Part 3: Create the RPC Client

Now let’s create a client that uses the buffer:

#include "circular_buffer.h"  // Include the buffer declaration
#include <cmrx/ipc/rpc.h>

// Mark data as shared so RPC can access it
SHARED char mybuffer[16] = "Hello, RPC!";

void do_write_buffer(void * data)
{
    // Make an RPC call to write data to the buffer
    int written = rpc_call(buffer, write, mybuffer, sizeof(mybuffer));
    
    if (written < 0) {
        printf("Error writing buffer: %d\n", written);
    } else {
        printf("Written into buffer: %d bytes\n", written);
    }
}

// Create the client application
OS_APPLICATION(buffer_client);
OS_THREAD_CREATE(buffer_client, do_write_buffer, NULL, 64);

Important Security Feature: The SHARED keyword is crucial - it tells CMRX that this variable can be accessed during RPC calls.
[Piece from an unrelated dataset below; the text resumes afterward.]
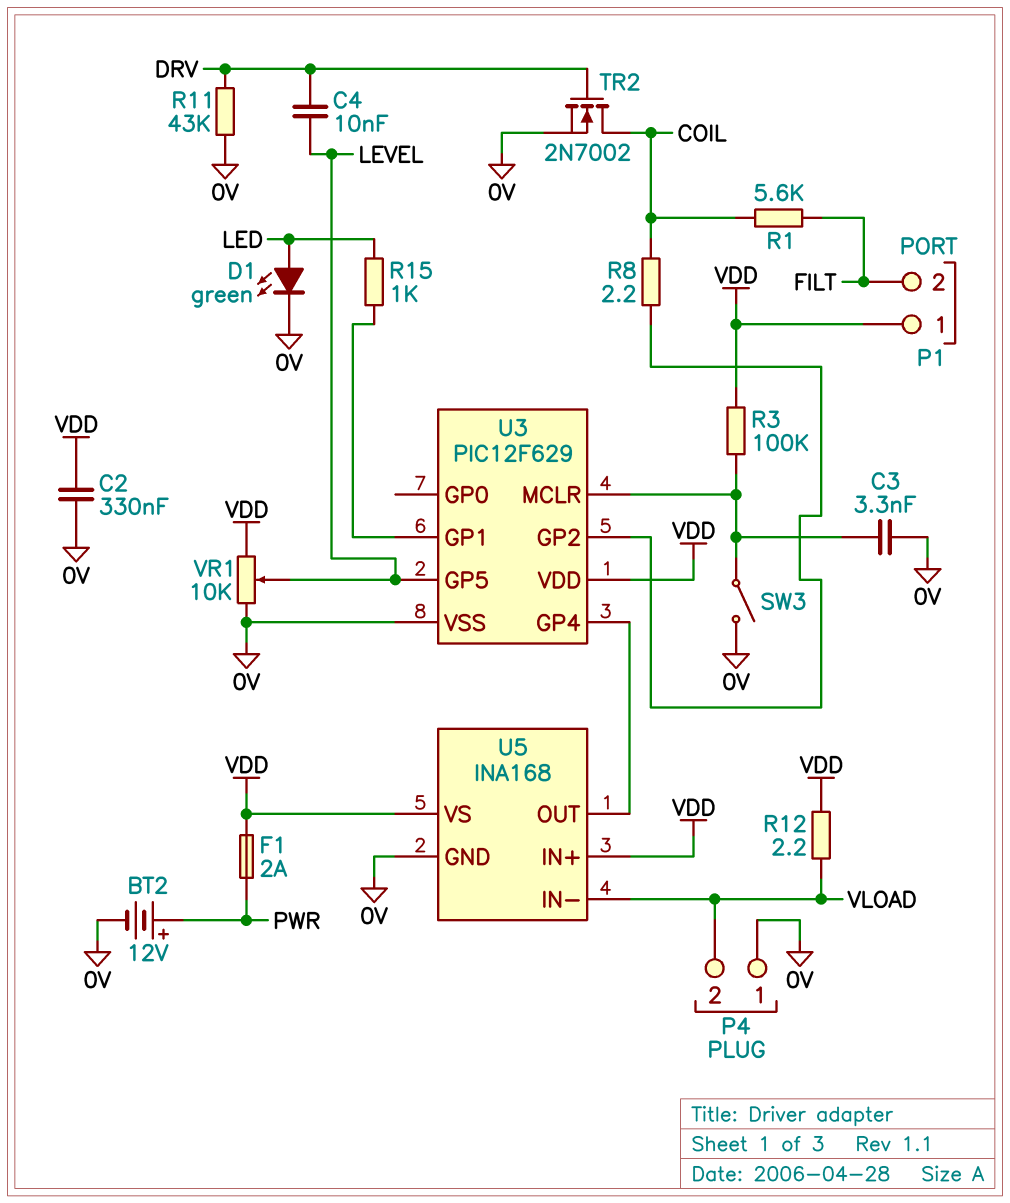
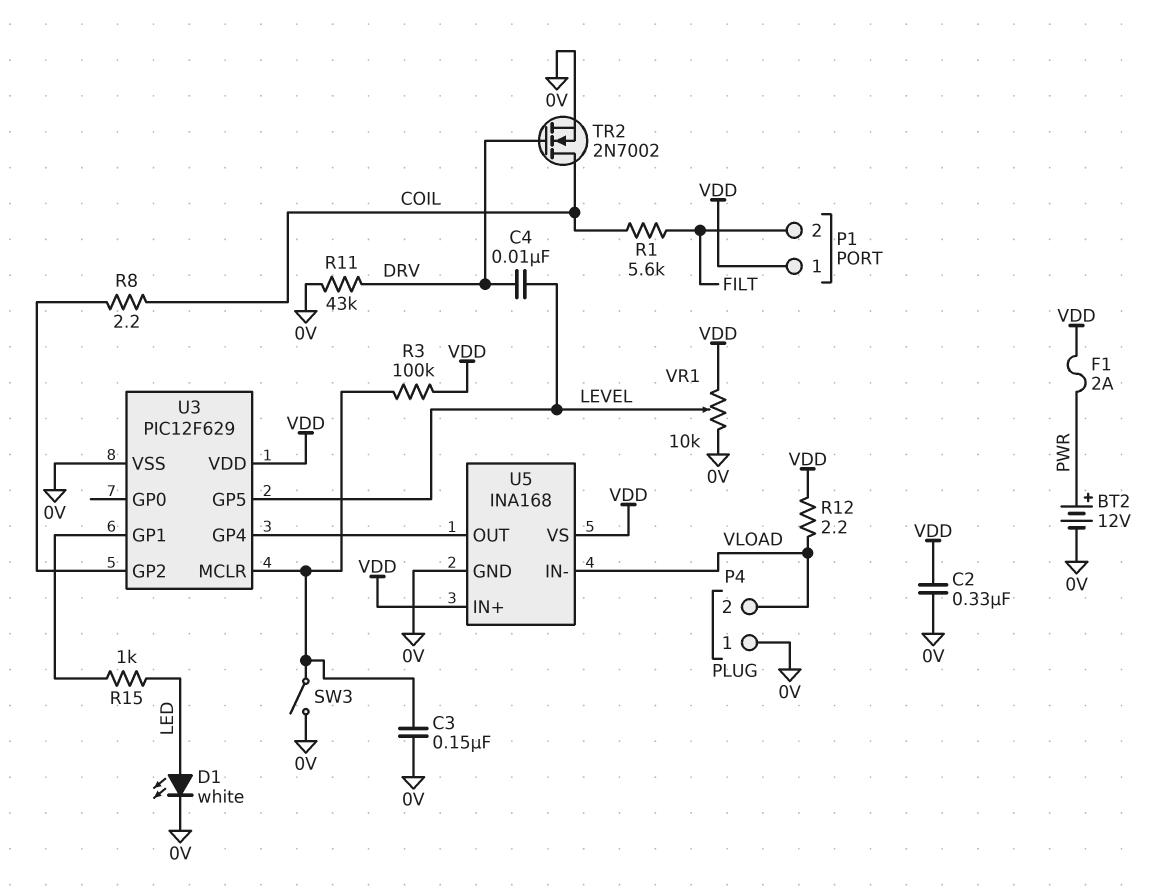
C3: 3.3nF (0V, U3/MCLR) -> 150nF (0V, U3/MCLR)
D1: LED green (A LED, K 0V) -> LED white (A LED, K 0V)

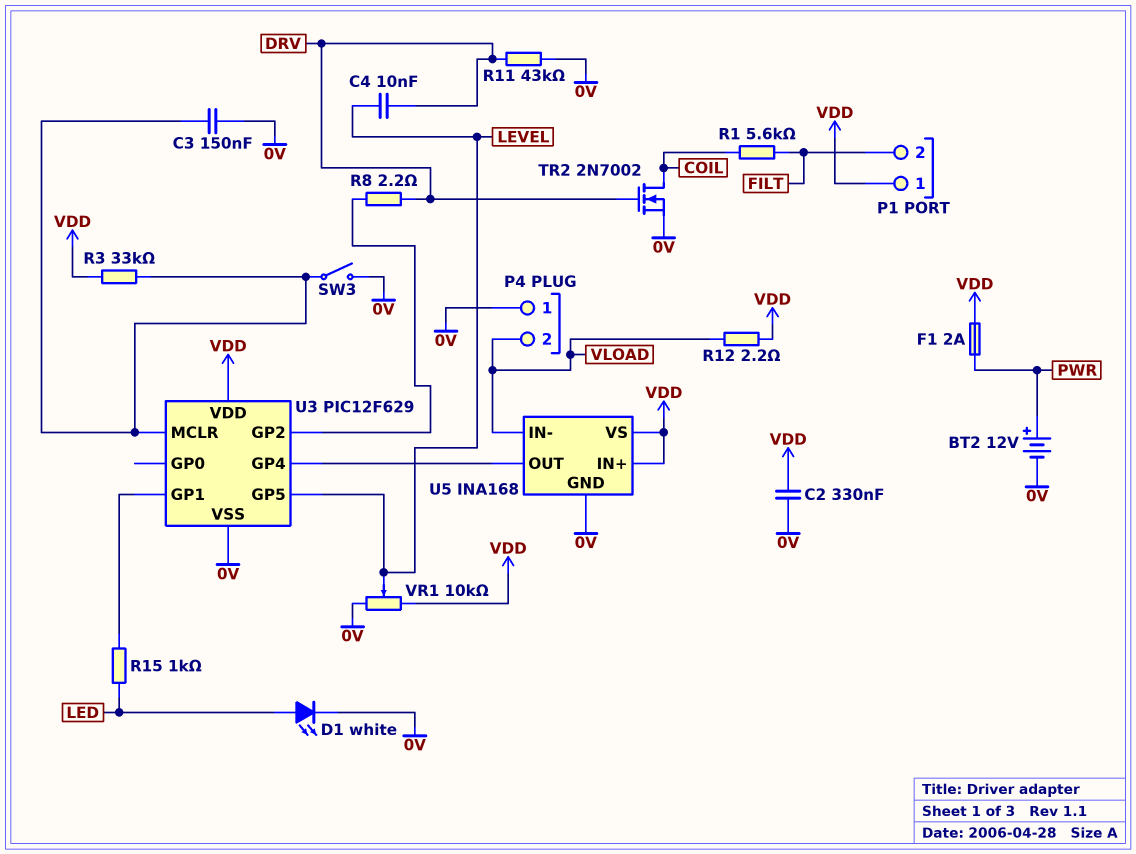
R3: 100k (U3/MCLR, VDD) -> 33k (U3/MCLR, VDD)
R8: 2.2 (COIL, U3/GP2) -> 2.2 (DRV, U3/GP2)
Without it, the RPC server couldn’t read your data, maintaining security.

How It All Works Together

  1. Server Application (buffer_server):

    • Contains the actual buffer data
    • Implements the read/write/close functions
    • Provides the RPC interface
  2. Client Application (buffer_client):

    • Calls functions on the server’s buffer
    • Shares its data using the SHARED keyword
    • Receives return values from RPC calls
  3. CMRX Kernel:

    • Routes RPC calls between applications
    • Validates security (vtable legitimacy, shared data)
    • Ensures type safety at compile time

Security and Type Safety Features

CMRX RPC provides several safety mechanisms:

  1. Compile-time Type Checking: The rpc_call() macro verifies parameter types and counts
  2. Vtable Validation: Only structures marked with VTABLE can be used as vtables
  3. Shared Memory Control: Only SHARED variables are accessible during RPC calls
  4. Runtime Validation: The kernel checks that RPC objects are legitimate

Benefits of This Approach

  • Modularity: Split your firmware into well-defined, isolated components
  • Security: Applications can only access explicitly shared data
  • Type Safety: Compile-time checking prevents many common errors
  • Reusability: The same vtable interface can be implemented by different objects
  • Maintainability: Clear separation between interface and implementation

Next Steps

Try experimenting with this example:

  • Add more functions to the CharacterDevVtable interface
  • Create multiple clients that use the same buffer
  • Implement different types of character devices using the same interface
  • Add error handling and more sophisticated data structures

This RPC mechanism forms the foundation for building complex, multi-process embedded systems while maintaining security and reliability.

64kB of protected memory ought to be enough for everyone.